Russwurm: "Bei Lügen sind Strafen erlaubt. Die Frage ist aber immer auch: Was ist eine Strafe? Meine Mutter hat mit mir psychologische Gespräche geführt, da hätte ich mir manchmal Fernsehverbot oder Hausarrest gewünscht. Es war mir immer irrsinnig unangenehm, wenn meine Eltern mich beim Lügen erwischt haben und ich danach mit ihnen darüber sprechen musste. Diese Methode hat auch dazu geführt, dass ich es dann schon im Vorhinein vermieden habe. Ich als Mutter habe immer wieder Strafen angekündigt, ich hatte aber nie die Härte, es dann durchzuziehen. Mein Mann war da noch inkonsequenter. Wenn man mit Strafen droht, muss dies schon auch die Konsequenz haben, dass die Kinder das dann nicht bekommen oder tun dürfen."

Ist es normal, dass mich die Kinder manchmal zur Weißglut treiben?

Klebow: "Ja, völlig. Das sind Momente, in denen man einfach verzweifelt. Ich hasse mich, wenn ich wütend werde, dann auch noch. Trotzdem werde ich es aber leider. Wir machen Fehler. Schreien. Sind unfair. Aber wir können uns entschuldigen und sagen, dass es nicht richtig war. And after all: Sie sind Kinder. Es ist ihr Job, ihre Grenzen auszutesten. Und unserer ist es, sie zu lieben."

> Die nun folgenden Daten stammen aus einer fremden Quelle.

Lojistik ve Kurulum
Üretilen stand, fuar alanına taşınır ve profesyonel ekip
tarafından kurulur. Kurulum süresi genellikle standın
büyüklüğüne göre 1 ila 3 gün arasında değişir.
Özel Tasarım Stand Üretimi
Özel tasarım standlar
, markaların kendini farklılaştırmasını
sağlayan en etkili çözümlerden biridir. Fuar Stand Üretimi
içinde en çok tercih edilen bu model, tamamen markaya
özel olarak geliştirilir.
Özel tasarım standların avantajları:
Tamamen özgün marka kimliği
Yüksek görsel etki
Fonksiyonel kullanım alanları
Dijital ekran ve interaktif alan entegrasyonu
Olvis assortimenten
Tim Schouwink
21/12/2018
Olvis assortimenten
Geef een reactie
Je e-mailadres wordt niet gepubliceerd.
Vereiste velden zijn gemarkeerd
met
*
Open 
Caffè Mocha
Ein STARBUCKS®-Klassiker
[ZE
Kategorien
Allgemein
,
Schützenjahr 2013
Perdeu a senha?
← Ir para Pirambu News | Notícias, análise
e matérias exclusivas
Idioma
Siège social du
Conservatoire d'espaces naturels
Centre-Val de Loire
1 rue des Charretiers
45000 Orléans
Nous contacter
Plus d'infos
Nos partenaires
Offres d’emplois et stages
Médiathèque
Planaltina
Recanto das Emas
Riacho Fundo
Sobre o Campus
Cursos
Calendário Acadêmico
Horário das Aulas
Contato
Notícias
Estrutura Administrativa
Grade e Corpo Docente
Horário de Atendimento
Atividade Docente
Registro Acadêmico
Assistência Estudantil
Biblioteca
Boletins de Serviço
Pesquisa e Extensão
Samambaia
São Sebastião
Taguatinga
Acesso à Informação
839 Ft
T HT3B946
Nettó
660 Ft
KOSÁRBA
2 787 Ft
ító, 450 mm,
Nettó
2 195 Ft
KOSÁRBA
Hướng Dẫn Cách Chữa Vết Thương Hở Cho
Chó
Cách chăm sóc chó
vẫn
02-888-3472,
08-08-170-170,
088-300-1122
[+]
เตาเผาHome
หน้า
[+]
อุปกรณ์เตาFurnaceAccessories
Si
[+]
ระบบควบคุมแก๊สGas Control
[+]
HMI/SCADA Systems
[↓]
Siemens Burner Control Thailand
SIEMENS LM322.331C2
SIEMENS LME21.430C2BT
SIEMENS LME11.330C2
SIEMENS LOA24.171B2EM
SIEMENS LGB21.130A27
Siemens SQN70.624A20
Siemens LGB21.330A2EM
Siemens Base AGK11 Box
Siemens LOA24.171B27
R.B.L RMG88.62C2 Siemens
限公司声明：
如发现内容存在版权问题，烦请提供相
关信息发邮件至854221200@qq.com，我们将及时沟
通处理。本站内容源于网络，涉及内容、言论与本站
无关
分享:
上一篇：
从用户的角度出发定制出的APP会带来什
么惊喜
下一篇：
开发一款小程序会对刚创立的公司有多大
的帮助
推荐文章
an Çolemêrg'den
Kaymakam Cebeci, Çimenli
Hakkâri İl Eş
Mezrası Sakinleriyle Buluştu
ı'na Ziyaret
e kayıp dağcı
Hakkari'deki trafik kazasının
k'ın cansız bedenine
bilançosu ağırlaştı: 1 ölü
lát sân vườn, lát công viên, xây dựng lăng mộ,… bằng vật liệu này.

Bernhardt: "Zur Beruhigung vorweg: Ich kenne viele Mamas, aber keine, die IMMER entspannt ist. Jeder von uns stößt manchmal an seine Grenzen. Was die eine Mama zur Weißglut bringen kann, mag eine andere überhaupt nicht aufregen. Wenn wir beginnen, uns mit anderen zu vergleichen, achten wir nur noch auf den Aspekt beim anderen, von dem wir denken, dass wir ein Defizit haben. So entsteht der Eindruck: Alle anderen machen es besser! Allen anderen fällt es leichter! Alle anderen haben einfachere Kinder! Das bringt uns nicht weiter. Wir sollten uns eher fragen: Wie möchte ich als Mama sein? In welchen Situationen wünsche ich mir, entspannter zu sein? Daran kann man ganz gezielt arbeiten."

Was, wenn Geschwister streiten?

Russwurm: "Es gibt Phasen, in denen Kinder ständig streiten. Danach sind sie aber auch wieder ein Herz und eine Seele. Ich habe immer Ruhe eingefordert – egal wer sich worüber beschwert hat. Die sollen sich das untereinander ausmachen. Dann sind sie von einer Sekunde auf die andere wieder ein Team und gegen die Mutter, die sich eingemischt hat. Mit 'Schuldsprüchen' muss man vorsichtig sein, da liegt man oft daneben. Wichtig ist, finde ich, dass man nicht immer versucht, das kleinere Kind zu verteidigen. Die Jüngere hat bei uns die Ältere oft so lange sekkiert, bis sie eben grantig wurde."

Teml-Jetter: "'Mama, das gehört dazu!', hat meine Tochter mal gemeint. Ich bin ein Einzelkind, und für mich war das Neuland. Wenn die Kinder streiten, kann ich sie fragen, ob sie meine Hilfe brauchen. Grundsätzlich muss ich als Erwachsener für die Sicherheit sorgen. Ich kann mich auch liebevoll körperlich einbringen und die Aufmerksamkeit von den Kids auf mich lenken."